Réponse de le 14/12/2011 à 10:43 :
Jean Marie Le Pen appelle ces individus les "banksters", il est d'ailleurs le seul à utiliser ce terme, tous les autres partis politiques ne trouvent rien à redire sur ces arnaques. preuve qu'il existe bien une connivence politique-banque!.
a écrit le 14/12/2011 à 10:00 :
Quel cynisme !! les taxes que les le MEDEF refusent de payer, c'est la CGPME qui les paie. Les exonérations de charge qui permettent aux patrons du SBF120 de s'accorder des retraites d'entreprise mirobolantes, qui permettent à ces mêmes patrons de racheter leurs actions afin de faire grimper les cours car leurs stocks-options sont arrivés à maturité et ce sont les PME et les artisans qui paient pour combler les déficits que les amis de Mme PARISOT ont généré . Malheureusement ces mêmes petits patrons n'ont qu'une seule obsession : les salariés, alors que ces mêmes salariés sont leurs clients.
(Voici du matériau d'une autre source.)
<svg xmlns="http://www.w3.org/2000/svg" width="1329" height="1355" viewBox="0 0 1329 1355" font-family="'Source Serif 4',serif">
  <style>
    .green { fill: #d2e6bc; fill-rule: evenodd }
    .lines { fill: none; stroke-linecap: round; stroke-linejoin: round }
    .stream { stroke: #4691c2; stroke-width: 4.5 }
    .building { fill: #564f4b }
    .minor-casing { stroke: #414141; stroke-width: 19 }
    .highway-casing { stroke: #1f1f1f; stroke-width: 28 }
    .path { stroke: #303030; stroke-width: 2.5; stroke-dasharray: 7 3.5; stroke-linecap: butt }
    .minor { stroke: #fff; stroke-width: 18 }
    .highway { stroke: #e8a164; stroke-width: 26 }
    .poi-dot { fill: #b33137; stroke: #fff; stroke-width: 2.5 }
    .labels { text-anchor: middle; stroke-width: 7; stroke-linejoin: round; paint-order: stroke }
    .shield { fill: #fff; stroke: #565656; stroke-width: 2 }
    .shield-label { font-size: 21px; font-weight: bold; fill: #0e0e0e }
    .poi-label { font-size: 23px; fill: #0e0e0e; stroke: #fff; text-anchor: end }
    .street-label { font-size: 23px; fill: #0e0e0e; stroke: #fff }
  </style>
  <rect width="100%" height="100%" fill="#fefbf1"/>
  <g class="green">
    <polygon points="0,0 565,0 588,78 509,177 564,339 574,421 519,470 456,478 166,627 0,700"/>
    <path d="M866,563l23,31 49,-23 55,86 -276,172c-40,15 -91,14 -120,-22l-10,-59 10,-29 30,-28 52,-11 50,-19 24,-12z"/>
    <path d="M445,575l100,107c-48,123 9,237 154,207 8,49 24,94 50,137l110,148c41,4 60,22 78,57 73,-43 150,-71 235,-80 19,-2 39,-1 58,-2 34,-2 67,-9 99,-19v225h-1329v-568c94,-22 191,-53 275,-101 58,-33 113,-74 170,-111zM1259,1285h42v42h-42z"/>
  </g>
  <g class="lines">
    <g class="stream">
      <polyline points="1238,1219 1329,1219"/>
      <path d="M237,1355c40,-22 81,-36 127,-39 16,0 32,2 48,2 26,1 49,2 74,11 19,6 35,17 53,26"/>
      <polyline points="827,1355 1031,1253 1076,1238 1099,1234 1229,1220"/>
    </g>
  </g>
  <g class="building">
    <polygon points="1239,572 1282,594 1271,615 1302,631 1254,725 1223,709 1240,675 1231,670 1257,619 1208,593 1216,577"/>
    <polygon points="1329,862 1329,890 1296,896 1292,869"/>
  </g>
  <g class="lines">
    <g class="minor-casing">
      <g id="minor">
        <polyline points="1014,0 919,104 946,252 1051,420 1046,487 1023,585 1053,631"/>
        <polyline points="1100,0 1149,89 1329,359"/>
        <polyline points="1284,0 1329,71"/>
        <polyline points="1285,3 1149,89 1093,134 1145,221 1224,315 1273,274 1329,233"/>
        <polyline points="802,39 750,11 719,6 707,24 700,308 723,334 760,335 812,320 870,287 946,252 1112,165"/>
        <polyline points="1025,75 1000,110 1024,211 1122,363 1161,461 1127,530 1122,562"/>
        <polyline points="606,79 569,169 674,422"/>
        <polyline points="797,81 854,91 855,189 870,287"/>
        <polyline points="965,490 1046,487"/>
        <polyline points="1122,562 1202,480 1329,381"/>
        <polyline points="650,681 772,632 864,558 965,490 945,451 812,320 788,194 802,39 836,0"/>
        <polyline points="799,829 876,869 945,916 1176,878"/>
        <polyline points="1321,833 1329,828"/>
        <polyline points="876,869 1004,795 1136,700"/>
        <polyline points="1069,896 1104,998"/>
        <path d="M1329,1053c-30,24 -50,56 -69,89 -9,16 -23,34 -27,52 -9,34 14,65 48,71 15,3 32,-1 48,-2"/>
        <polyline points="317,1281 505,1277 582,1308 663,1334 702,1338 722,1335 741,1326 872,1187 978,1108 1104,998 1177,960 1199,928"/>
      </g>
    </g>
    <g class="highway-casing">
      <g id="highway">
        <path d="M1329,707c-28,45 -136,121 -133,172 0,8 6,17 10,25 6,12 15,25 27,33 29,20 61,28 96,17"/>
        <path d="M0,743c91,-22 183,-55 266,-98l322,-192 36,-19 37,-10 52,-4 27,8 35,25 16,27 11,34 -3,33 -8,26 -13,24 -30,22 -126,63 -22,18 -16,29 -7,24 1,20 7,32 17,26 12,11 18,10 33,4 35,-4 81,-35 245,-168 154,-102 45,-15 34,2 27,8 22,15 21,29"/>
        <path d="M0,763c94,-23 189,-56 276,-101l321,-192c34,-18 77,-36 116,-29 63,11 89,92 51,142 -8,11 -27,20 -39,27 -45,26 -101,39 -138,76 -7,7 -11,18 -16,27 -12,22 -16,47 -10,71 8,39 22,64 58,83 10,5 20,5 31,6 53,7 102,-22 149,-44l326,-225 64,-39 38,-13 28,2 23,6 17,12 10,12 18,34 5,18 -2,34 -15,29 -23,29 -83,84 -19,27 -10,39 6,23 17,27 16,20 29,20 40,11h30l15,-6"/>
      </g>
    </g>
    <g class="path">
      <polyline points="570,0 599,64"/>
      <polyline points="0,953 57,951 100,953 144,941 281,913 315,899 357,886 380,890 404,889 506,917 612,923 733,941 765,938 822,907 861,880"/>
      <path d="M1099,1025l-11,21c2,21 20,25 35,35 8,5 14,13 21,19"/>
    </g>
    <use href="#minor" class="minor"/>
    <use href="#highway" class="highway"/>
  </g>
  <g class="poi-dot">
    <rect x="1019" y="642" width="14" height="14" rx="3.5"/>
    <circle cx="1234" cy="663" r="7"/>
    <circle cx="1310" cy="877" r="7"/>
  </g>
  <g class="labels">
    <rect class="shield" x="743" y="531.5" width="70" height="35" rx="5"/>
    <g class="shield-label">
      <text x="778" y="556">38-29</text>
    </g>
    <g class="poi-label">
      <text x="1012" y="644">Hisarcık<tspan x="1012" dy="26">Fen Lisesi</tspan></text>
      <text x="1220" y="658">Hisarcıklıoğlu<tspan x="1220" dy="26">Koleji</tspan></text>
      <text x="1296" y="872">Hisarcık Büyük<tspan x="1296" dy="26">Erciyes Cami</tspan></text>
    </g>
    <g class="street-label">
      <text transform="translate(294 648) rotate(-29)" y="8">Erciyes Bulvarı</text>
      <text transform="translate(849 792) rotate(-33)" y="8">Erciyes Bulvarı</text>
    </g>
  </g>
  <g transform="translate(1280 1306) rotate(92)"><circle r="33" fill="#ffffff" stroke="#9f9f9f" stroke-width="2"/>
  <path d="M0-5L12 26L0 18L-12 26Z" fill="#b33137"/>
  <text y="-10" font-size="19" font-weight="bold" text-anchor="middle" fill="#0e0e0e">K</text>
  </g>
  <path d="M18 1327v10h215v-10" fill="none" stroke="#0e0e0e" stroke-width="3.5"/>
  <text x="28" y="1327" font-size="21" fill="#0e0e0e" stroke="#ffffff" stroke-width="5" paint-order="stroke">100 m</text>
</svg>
a écrit le 14/12/2011 à 9:36 :
Créer une PME/PMI en France, c'est un suicide, comment faire faire pour taxer ceux qui on le courage de s'investir, et bien de les taxer à mort, dossier inpi, déclaration au journal officiel, tva, charge social, impôt société, taxes divers et variés, taxe sur la télé dans votre boutique, taxe sur la pub papier, impôt personnel, locaux, foncier, taxe, taxe,taxe, et vous finissez à poil en deux ans, vous travaillez 60 heures par semaine minimum et en plus ont vous traite de sale patron, tous le système est pourri et derrière ce cache les banquiers et les politiques à leur service, de fait vous êtes un esclave des grands fabricants, des banquiers et de l?état, pas de partage mais de l'asservissement, et surtout nul n est censé ignoré la loi pour piéger les entreprises, qui de fait change en permanence (les lois) pour mieux vous taxer encore et vous mettre le stress, pourquoi je dis banquiers car la loi Pompidou Giscard de 1973 qui oblige la France à emprunté sur les marchés internationaux et les banquiers contre intérêt, fait que les 50 milliards d'intérêt que nous payons chaque année correspond a peu près à nos impôts personnel, voila pourquoi les salaires n'augmentent plus, et ne sont pas près d?augmenter, sauf les taxes .. 2012 on verra
a écrit le 14/12/2011 à 9:05 :
J'ai bien compris Mme Parisot qui a fait de belles propositions dans le vent comme nous avons tellement l'habitude en France!!!!!! Aboutissement ZERO!!!!!!C'est ce que l'on appelle "parler pour ne rien pouvoir faire!!!!!!!!comme d'hab!!!!!!!
a écrit le 14/12/2011 à 8:16 :
Si l'on pouvait supprimer du français, l'expression "il faut", il y a beaucoup, mais beaucoup de personnes qui n'auraient plus rien à dire dans ce pays. D'ailleurs, pendant que les français disent "ils faut", les allemands "ils font".
Réponse de le 14/12/2011 à 8:51 :
Les allemands font avec des taux d'impositions similaires. La mentalité est différentes ils font allemand pour des allemands point à la ligne. Le jour ou nous comprendront cela nous resorberont une grande partie de nos problèmes
Réponse de le 14/12/2011 à 9:44 :
sauf que les allemands ont un taux d'imposition inférieur et des taxes telles citées qui n'existe pas. Mme Parisot connait bien les pme puisque sa famille en possède une dans l'ameublement.